19. A method comprising causing, at least in part, actions that result in: determining Position Reference Signal, PRS, configuration information, comprising information for enabling a network element of a Radio Access Network, RAN, to determine a structure of a PRS; and sending the PRS configuration information to the network element of the RAN, wherein the PRS comprises, in a frequency domain, a plurality of PRS signal component portions that are to be sent, in a first time interval, at a respective plurality of frequency subranges that are distributed over a frequency range, wherein the frequency range of the PRS is divided into a plurality of regions, and wherein the structure of the PRS is configured such that: each PRS signal component portion is positioned, in the frequency domain, within one of the plurality of regions, and wherein the relative position of each PRS signal component portion within its respective region is different.

20. Computer program instructions for causing an apparatus to perform: determining Position Reference Signal, PRS, configuration information, comprising information for enabling a network element of a Radio Access Network, RAN, to determine a structure of a PRS; and sending the PRS configuration information to the network element of the RAN, wherein the PRS comprises, in a frequency domain, a plurality of PRS signal component portions that are to be sent, in a first time interval, at a respective plurality of frequency subranges that are distributed over a frequency range, wherein the frequency range of the PRS is divided into a plurality of regions, and wherein the structure of the PRS is configured such that: each PRS signal component portion is positioned, in the frequency domain, within one of the plurality of regions, and wherein the relative position of each PRS signal component portion within its respective region is different.

21 . A method comprising causing, at least in part, actions that result in: receiving, at an apparatus, Position Reference Signal, PRS, configuration information, comprising information for enabling the apparatus to determine a structure of a PRS; generating, based at least in part on the PRS configuration information, the PRS; and sending the PRS; wherein the PRS comprises, in a frequency domain, a plurality of PRS signal component portions that are to be sent, in a first time interval, at a respective plurality of frequency subranges that are distributed over a frequency range, wherein the frequency range of the PRS is divided into a plurality of regions, and wherein the structure of the PRS is configured such that: each PRS signal component portion is positioned, in the frequency domain, within one of the plurality of regions, and wherein the relative position of each PRS signal component portion within its respective region is different.
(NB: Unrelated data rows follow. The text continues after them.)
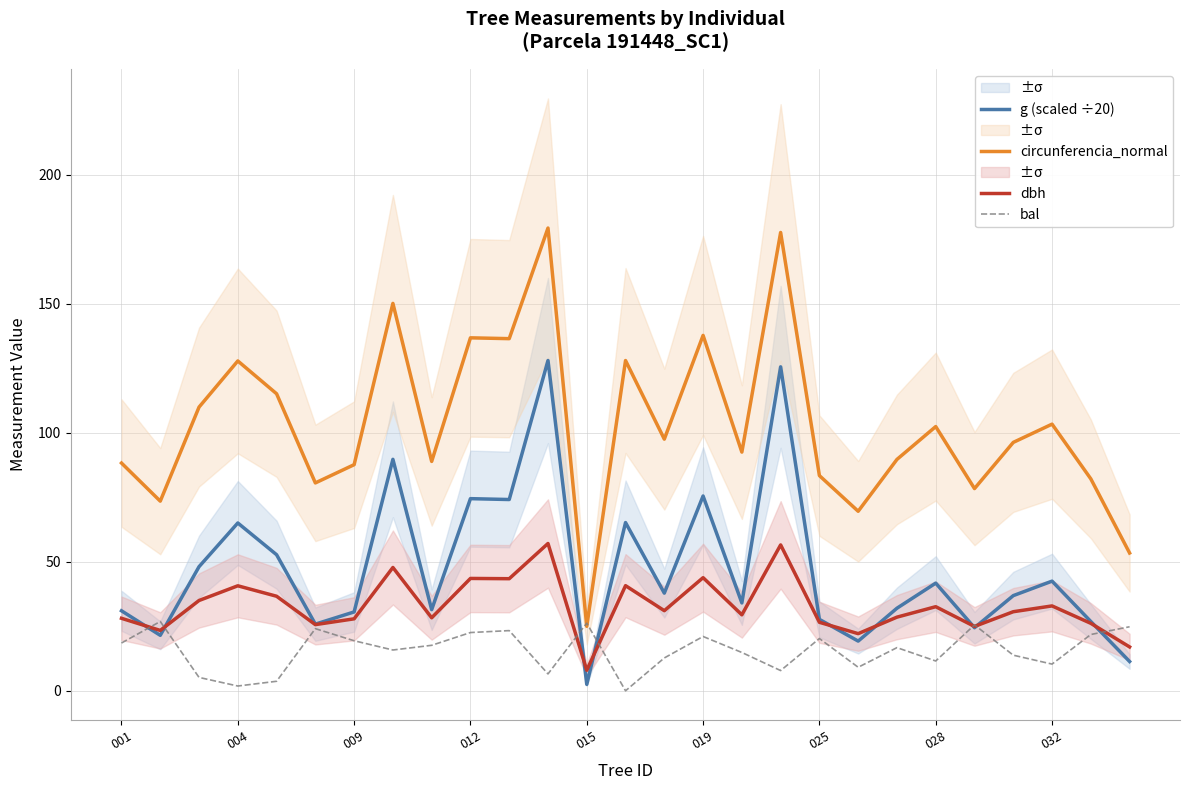

Reading left to right, what are all the values shown in this chart?

g (scaled ÷20): 31.0	21.5	48.1	65.0	52.7	25.8	30.6	89.7	31.5	74.5	74.1	128.0	2.5	65.2	37.9	75.5	34.1	125.6	27.7	19.3	32.0	41.7	24.4	36.9	42.5	26.9	11.3
circunferencia_normal: 88.3	73.5	110.0	127.9	115.1	80.6	87.7	150.2	88.9	136.8	136.5	179.4	25.0	128.0	97.5	137.8	92.5	177.7	83.4	69.6	89.7	102.4	78.4	96.3	103.4	82.2	53.4
dbh: 28.1	23.4	35.0	40.7	36.6	25.6	27.9	47.8	28.3	43.5	43.5	57.1	8.0	40.8	31.1	43.9	29.4	56.5	26.6	22.1	28.6	32.6	24.9	30.6	32.9	26.1	17.0
bal: 18.5	26.9	5.2	1.9	3.7	24.1	19.4	15.8	17.6	22.6	23.3	6.5	26.2	0.0	12.7	21.1	14.8	7.8	20.3	9.1	16.7	11.6	25.5	13.8	10.3	21.8	24.8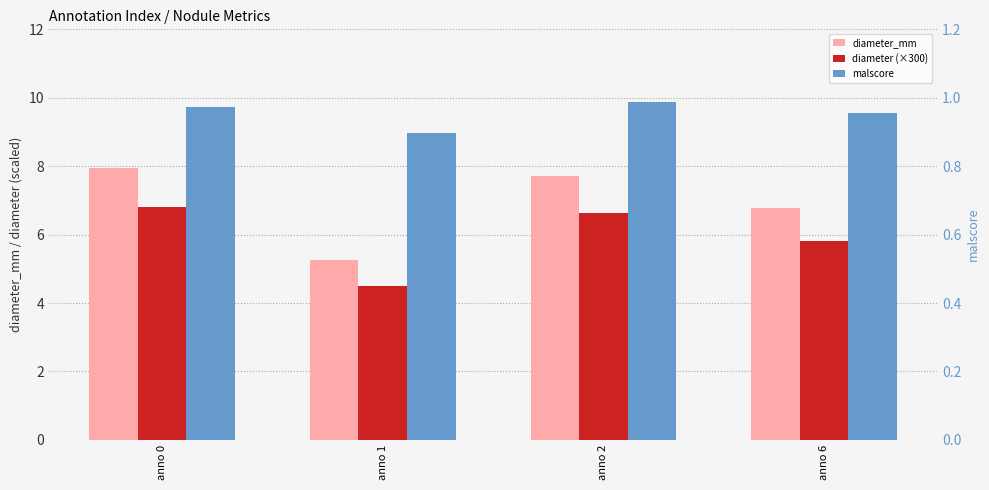

The value of diameter (×300) at anno 6 is 2.5. True or false?

False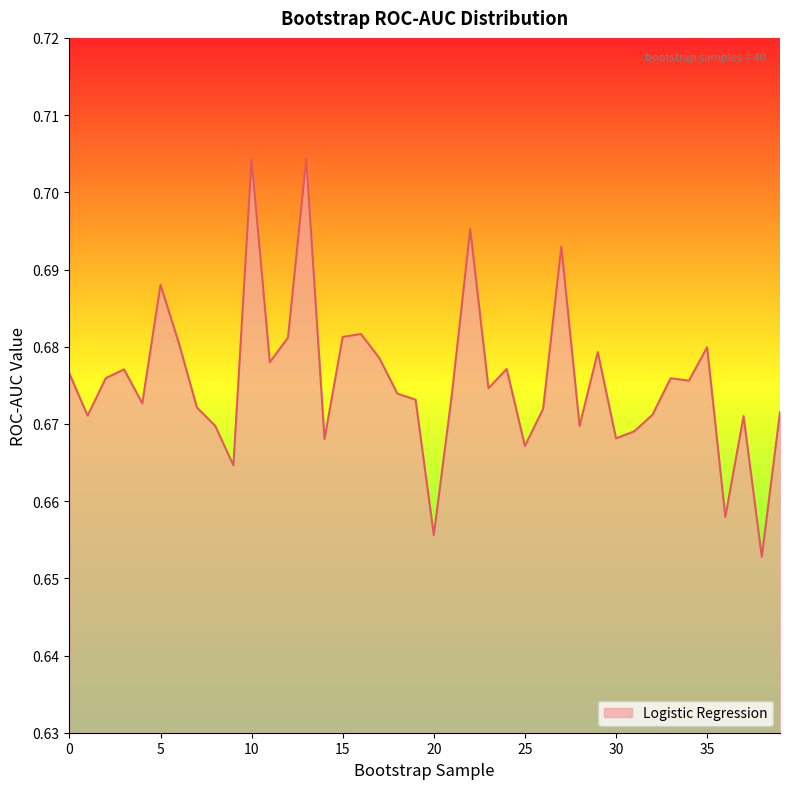

Reading left to right, extract all data points from this chart.

0.7	0.7	0.7	0.7	0.7	0.7	0.7	0.7	0.7	0.7	0.7	0.7	0.7	0.7	0.7	0.7	0.7	0.7	0.7	0.7	0.7	0.7	0.7	0.7	0.7	0.7	0.7	0.7	0.7	0.7	0.7	0.7	0.7	0.7	0.7	0.7	0.7	0.7	0.7	0.7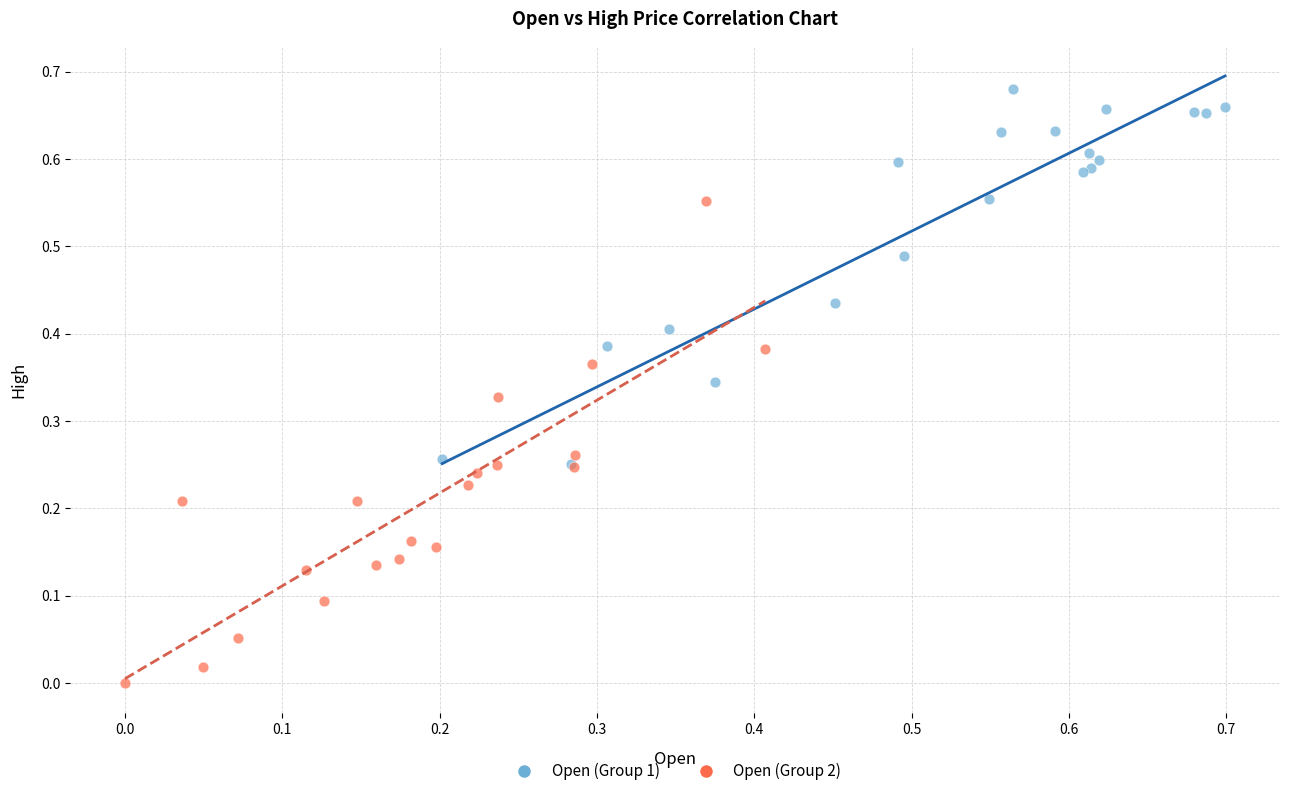

What are all the series names shown in the legend?

Open (Group 1), Open (Group 2)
22. Computer program instructions for causing an apparatus to perform: 41 receiving Position Reference Signal, PRS, configuration information, comprising information for enabling the apparatus to determine a structure of a PRS; generating, based at least in part on the PRS configuration information, the PRS; and sending the PRS; wherein the PRS comprises, in a frequency domain, a plurality of PRS signal component portions that are to be sent, in a first time interval, at a respective plurality of frequency subranges that are distributed over a frequency range, wherein the frequency range of the PRS is divided into a plurality of regions, and wherein the structure of the PRS is configured such that: each PRS signal component portion is positioned, in the frequency domain, within one of the plurality of regions, and wherein the relative position of each PRS signal component portion within its respective region is different.